A leitura percebida dessa maneira é o contrário das práticas de leitura que

acontecem, na maioria das vezes, no contexto escolar. De fato, a forma como a leitura é

trabalhada no contexto escolar fica quase sempre refém de práticas obsoletas, onde a

pedagogização desconsidera a natureza específica da leitura, que é o ato

comunicacional. (PERROTTI, 2007, p.13)

Ao assumir uma postura que é totalmente contra a pedagogização da leitura,

entendo que só uma pedagogia cultural é capaz de resgatar o conhecimento, livrá-lo da

pedagogização medíocre e obstusa. “Sem tal pedagogia, não há senão fragmentação,

especialização, formalização inócua. E vazio.” (Ibidem)

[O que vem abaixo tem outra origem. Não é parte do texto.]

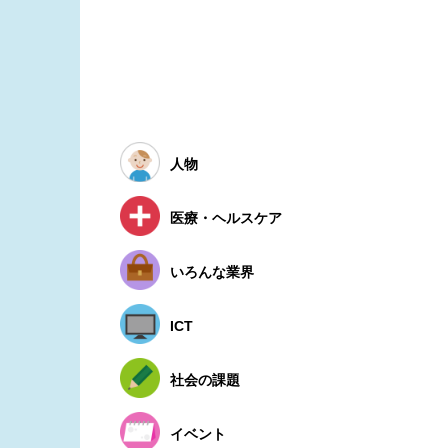
人物
医療・ヘルスケア
いろんな業界
ICT
社会の課題
イベント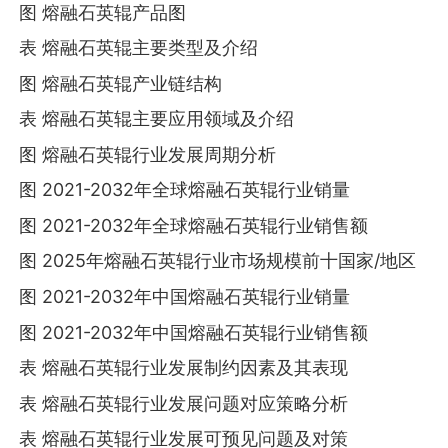
图 熔融石英辊产品图
表 熔融石英辊主要类型及介绍
图 熔融石英辊产业链结构
表 熔融石英辊主要应用领域及介绍
图 熔融石英辊行业发展周期分析
图 2021-2032年全球熔融石英辊行业销量
图 2021-2032年全球熔融石英辊行业销售额
图 2025年熔融石英辊行业市场规模前十国家/地区
图 2021-2032年中国熔融石英辊行业销量
图 2021-2032年中国熔融石英辊行业销售额
表 熔融石英辊行业发展制约因素及其表现
表 熔融石英辊行业发展问题对应策略分析
表 熔融石英辊行业发展可预见问题及对策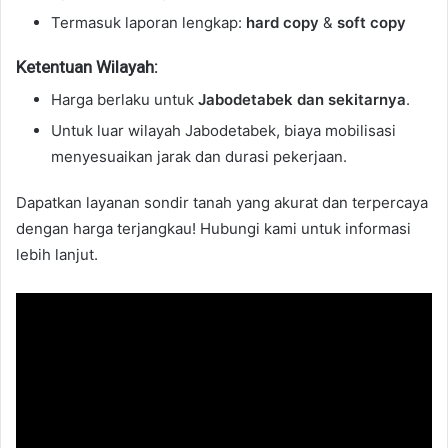
Termasuk laporan lengkap:
hard copy
&
soft copy
Ketentuan Wilayah:
Harga berlaku untuk
Jabodetabek dan sekitarnya
.
Untuk luar wilayah Jabodetabek, biaya mobilisasi
menyesuaikan jarak dan durasi pekerjaan.
Dapatkan layanan sondir tanah yang akurat dan terpercaya
dengan harga terjangkau! Hubungi kami untuk informasi
lebih lanjut.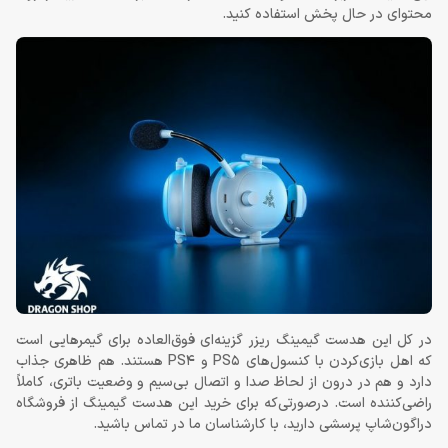
محتوای در حال پخش استفاده کنید.
در کل این هدست گیمینگ ریزر گزینه‌ای فوق‌العاده برای گیمرهایی است
که اهل بازی‌کردن با کنسول‌های PS5 و PS4 هستند. هم ظاهری جذاب
دارد و هم در درون از لحاظ صدا و اتصال بی‌سیم و وضعیت باتری، کاملاً
راضی‌کننده است. درصورتی‌که برای خرید این هدست گیمینگ از فروشگاه
دراگون‌شاپ پرسشی دارید، با کارشناسان ما در تماس باشید.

Essa mudança de postura está intrinsecamente relacionada a práticas de leitura

que sejam construídas em outros olhares, outras concepções, porque, num sentido

amplo, a leitura desponta junto com a própria existência (VERDINI, 2007), nos

convidando a um processo de mobilização de nossa curiosidade, de nossos sentidos, de

nosso ser, por completo.

Toda leitura acontece num espaço e este não é vazio nem de matéria, nem de

significados (TERALLI, 2007). Esse espaço em que acontece a leitura é a própria vida

e, sendo extensiva para os outros campos da ação humana, ocorrerão as trocas

significativas, trocas interpessoais, pois ler é uma forma de relação com o mundo,

consigo mesmo e com outros modos da cultura escrita (GOZZI, 2007). A respeito dessa

forma de entender a leitura, principalmente no contexto escolar, Perrotti (2007) nos

instiga fazendo a seguinte pergunta: o que queremos promover nas escolas? Hábitos de

leitura ou o ato de ler?

De acordo com esse autor,

Leitura (...), “a decifração mecânica de sinais, é atividade totalmente

diversa da ação voluntária sobre a linguagem implicada no ato de ler.

Hábitos estão ancorados na repetição mecânica de gestos; atos, na

opção, no exercício da possibilidade humana de articular o agir ao

pensar, ao definir, ao escolher” (Idem, p.33)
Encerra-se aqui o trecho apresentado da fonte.